Abstract
Pipe stuck accident is one of the primary causes contributing to NPT (Non-Productive Time) in the drilling industry, incurring global financial losses amounting to hundreds of millions annually. For decades, Practices and techniques have been formulated and developed to avoid and tackle this downhole accident, while the early detection and proactive management are critical for effectively preventing this issue at its early stage.
This paper presents the development and implementation of a novel digital Twin system, which amalgamates physics-based modeling and machine learning to facilitate real-time monitoring and early warning of pipe stuck while drilling. The system performs a real-time simulation of hook load, torque, and SPP (Standpipe Pressure) under various drilling states based on T&D and wellbore hydraulics models, which undergo verification and calibration within predefined computing cycles in order to enhance accuracy and reduce error margins. The PSRI (Pipe Stuck Risk), ranging from 0-100%, is based on ROC (Rate of change) of these three actual drilling parameters and the deviation of the simulated value from actual ones under different drilling states, is proposed to provide a comprehensive risk assessment over time series regardless of drilling state. A Continuous, real-time assessment of pipe stuck risk, categorized into low (green), medium (yellow), and high (red) levels, can be realized with thresholds for parameter deviation and ROC derived from historical data of wells with and without pipe stuck accidents and RFA (Random Forest Algorithm).

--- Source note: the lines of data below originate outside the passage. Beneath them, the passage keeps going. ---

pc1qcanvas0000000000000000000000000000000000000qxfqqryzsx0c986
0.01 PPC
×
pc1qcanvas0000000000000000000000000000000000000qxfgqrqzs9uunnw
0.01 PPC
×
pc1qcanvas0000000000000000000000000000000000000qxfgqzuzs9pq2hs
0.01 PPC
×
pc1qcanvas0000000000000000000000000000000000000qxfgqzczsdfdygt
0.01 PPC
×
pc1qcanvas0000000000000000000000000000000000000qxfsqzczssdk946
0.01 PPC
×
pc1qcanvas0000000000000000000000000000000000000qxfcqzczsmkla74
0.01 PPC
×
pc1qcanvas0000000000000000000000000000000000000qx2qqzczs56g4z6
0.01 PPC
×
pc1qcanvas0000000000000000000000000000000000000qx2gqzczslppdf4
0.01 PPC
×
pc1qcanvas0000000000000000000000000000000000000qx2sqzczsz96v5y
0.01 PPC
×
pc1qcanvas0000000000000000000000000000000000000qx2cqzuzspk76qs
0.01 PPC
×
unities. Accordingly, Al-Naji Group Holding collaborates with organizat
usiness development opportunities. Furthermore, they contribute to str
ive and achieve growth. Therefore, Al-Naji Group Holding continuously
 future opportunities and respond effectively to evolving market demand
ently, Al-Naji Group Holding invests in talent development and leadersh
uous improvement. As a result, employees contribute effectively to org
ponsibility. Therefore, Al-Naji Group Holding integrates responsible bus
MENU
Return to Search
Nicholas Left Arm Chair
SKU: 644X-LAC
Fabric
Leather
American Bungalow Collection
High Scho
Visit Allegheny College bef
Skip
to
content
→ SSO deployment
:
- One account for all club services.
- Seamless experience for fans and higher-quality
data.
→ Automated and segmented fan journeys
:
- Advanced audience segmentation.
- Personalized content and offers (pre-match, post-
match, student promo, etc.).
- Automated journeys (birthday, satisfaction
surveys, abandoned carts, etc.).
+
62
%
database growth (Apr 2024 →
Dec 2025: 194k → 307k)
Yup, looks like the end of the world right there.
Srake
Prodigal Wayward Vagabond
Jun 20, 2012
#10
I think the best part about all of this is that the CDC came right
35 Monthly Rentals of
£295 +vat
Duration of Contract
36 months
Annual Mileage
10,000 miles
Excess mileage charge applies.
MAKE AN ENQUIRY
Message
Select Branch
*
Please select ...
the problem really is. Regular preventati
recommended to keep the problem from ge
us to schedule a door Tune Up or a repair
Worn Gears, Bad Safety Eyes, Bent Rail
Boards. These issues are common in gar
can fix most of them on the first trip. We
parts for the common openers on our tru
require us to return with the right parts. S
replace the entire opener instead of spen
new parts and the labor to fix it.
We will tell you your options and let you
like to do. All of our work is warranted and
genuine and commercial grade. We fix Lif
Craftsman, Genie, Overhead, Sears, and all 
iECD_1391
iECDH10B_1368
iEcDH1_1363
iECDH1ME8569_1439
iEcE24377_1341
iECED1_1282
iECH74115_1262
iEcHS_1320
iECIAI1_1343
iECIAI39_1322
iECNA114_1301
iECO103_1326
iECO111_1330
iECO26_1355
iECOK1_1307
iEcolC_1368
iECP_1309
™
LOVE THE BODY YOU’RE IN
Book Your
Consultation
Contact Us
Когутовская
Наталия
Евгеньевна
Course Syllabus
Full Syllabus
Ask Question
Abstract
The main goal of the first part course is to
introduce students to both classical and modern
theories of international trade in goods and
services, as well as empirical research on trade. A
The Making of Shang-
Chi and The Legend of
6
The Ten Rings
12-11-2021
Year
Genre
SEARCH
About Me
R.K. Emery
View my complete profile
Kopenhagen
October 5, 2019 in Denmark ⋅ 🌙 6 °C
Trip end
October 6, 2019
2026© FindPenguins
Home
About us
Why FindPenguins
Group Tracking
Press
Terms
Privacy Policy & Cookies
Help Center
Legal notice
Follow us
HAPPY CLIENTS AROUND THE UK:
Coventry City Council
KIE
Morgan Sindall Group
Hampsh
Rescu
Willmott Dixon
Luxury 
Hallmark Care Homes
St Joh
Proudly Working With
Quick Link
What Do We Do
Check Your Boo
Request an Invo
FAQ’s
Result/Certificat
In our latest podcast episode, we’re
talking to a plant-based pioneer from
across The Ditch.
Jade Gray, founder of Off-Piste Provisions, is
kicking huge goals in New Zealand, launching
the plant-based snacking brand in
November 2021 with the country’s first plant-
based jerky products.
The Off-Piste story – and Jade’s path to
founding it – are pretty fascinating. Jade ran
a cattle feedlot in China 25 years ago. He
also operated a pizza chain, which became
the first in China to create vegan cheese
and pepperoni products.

The system is designed to alert users such as drillers or monitoring specialists with visual and auditory signals when a high-risk scenario is detected, prompting immediate preventative or corrective actions. Case studies have shown that the system could provide early warnings of high-risk of pipe stuck typically between 30 minutes to 2 hours ahead, particularly during back-reaming and tripping operation. This capability demonstrates the system’s effectiveness in early identification and detection of this downhole accident under different drilling states.
The system exemplifies a paradigm shift towards more efficient, safe, and predictive operational modes for early detection and warning of pipe stuck, demonstrating digital twin-driven technique could enhance the capture and utilization of digital data for cost containment and operational efficiency gains while drilling, thereby minimizing NPT and enhancing drilling optimization.